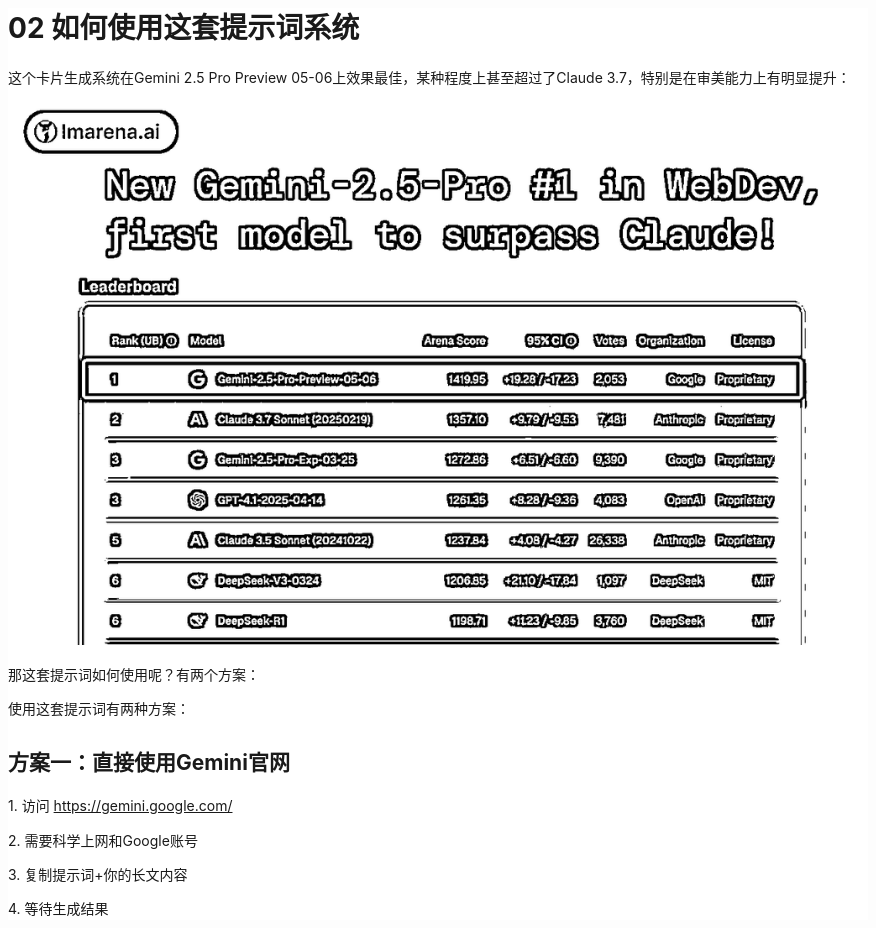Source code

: # 02 如何使用这套提示词系统

这个卡片生成系统在Gemini 2.5 Pro Preview 05-06上效果最佳，某种程度上甚至超过了Claude 3.7，特别是在审美能力上有明显提升：

![](img/65bb13e65e1ed18e49024d796945ff26.png)

那这套提示词如何使用呢？有两个方案：

使用这套提示词有两种方案：

## 方案一：直接使用Gemini官网

1\. 访问 https://gemini.google.com/

2\. 需要科学上网和Google账号

3\. 复制提示词+你的长文内容

4\. 等待生成结果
★ ★ ★ ★ ★
# TASK STATEMENT
Substitute "办法" for every occurrence of "方案" in the entries above and reproduce them with no other changes, omitting the pictures.

# SOLUTION BELOW
Source code

: # 02 如何使用这套提示词系统

这个卡片生成系统在Gemini 2.5 Pro Preview 05-06上效果最佳，某种程度上甚至超过了Claude 3.7，特别是在审美能力上有明显提升：

![](img/65bb13e65e1ed18e49024d796945ff26.png)

那这套提示词如何使用呢？有两个办法：

使用这套提示词有两种办法：

## 办法一：直接使用Gemini官网

1\. 访问 https://gemini.google.com/

2\. 需要科学上网和Google账号

3\. 复制提示词+你的长文内容

4\. 等待生成结果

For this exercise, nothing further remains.